For Tennessee auditors’ purpose, the key questions were about Haynes’ qualifications. Even though a job opening in fall 2013 required a degree she did not have at the time, Chattanooga State paid for her to fly from Barbados to Tennessee for an interview, hired her even before other candidates for the job finished their interviews and then sponsored her work visa.

For Duquesne, the audit raises questions about why the university granted a degree now to someone who does not appear to have met the university’s graduation requirements a decade ago.

Haynes, according to the Tennessee auditors, was not qualified on paper for the Chattanooga State job because she was hired in August 2013 without having the undergraduate degree required for the job. Duquesne retroactively awarded her the degree in September 2014 – for reasons that have not been fully explained, though it seems likely the university waived a graduation requirement or allowed Haynes to substitute a course she finished for a required course she did not.

“Duquesne awards degrees only to those students who legitimately earn them,” university spokeswoman Bridget Fare said in an email.

While at Duquesne, Haynes failed to complete a course that fulfilled a requirement for her communications bachelor's degree, even though she attempted the course three different times, according to auditors. Haynes had enough raw credit hours to graduate but lacked a required course.

A Duquesne official told the auditors the university did not grant Haynes a degree in 2005 because she had not met the department’s graduation requirements for her major. Even though “no apparent changes occurred since,” the auditors said last month, the university agreed in September to issue her a “back-dated degree.”

According to the audit, Duquesne’s director of core curriculum “did not disagree” that Haynes had failed to meet graduation requirements in 2005. But the director said that Duquesne officials could waive required courses or allow a student to substitute another course for a required one. The director did not tell the auditors if Duquesne had allowed this in Haynes's case, but auditors said it seems likely that this is how the university granted Haynes a degree.
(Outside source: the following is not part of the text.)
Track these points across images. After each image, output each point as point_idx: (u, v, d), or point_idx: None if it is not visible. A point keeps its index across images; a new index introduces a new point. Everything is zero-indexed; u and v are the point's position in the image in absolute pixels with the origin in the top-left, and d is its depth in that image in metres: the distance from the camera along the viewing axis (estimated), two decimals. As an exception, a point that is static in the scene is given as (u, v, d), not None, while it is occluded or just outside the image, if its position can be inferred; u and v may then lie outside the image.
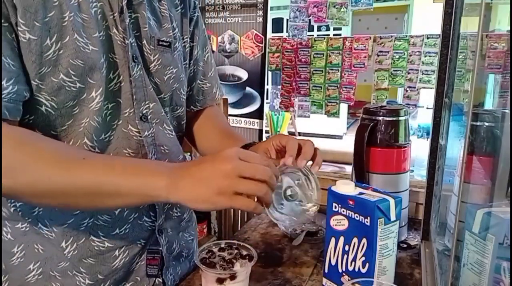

Fare, the Duquesne spokeswoman, said the university’s decision to award Haynes a degree “rested on extensive analysis by faculty members and administrators of the available information and a desire, within the parameters set by appropriate academic judgment, to recognize the work in the timeframe it actually occurred.” Haynes’s situation was reviewed by her old department, its dean, the university provost and the president.

Fare said that, generally speaking, colleges and universities do occasionally waive requirements or allow one course to be substituted for another.

Catanzaro said he could not comment about what Duquesne did, but has said in the past the degree question resulted from a mixup of some kind.

“She earned the degree in 2005, and that’s what they did, they awarded the degree retroactively to 2005, recognizing that she did,” he said.

At one point during the auditing process, Catanzaro told an auditor to take a “more enlightened view” of degrees. He also downplayed the significance of a degree and noted several successful business people who do not have college degrees, according to the audit.

Haynes, who did not comment on a previous story, did not respond to an email seeking comment earlier this week.

The Tennessee Board of Regents’ audit came after people on the campus began to raise questions about how Haynes got the job.  

Back in October, roughly a third of the college's faculty backed a no-confidence vote in Catanzaro’s leadership.

Catanzaro said he was in Barbados visiting the ambassador to the country when he met Haynes.

Catanzaro said Haynes's job was to help build an entrepreneurial culture at Chattanooga State. He has said that she’s working with the University of West Indies in Barbados to bring Barbadians to Chattanooga.

The audit questioned the importance of her work for the college, as well as travel expenses incurred by her and by Catanzaro on trips that, according to the audit, did not have clearly documented purposes or schedules.

Representatives of the Duquesne Faculty Senate did not return multiple emails seeking comment about the situation.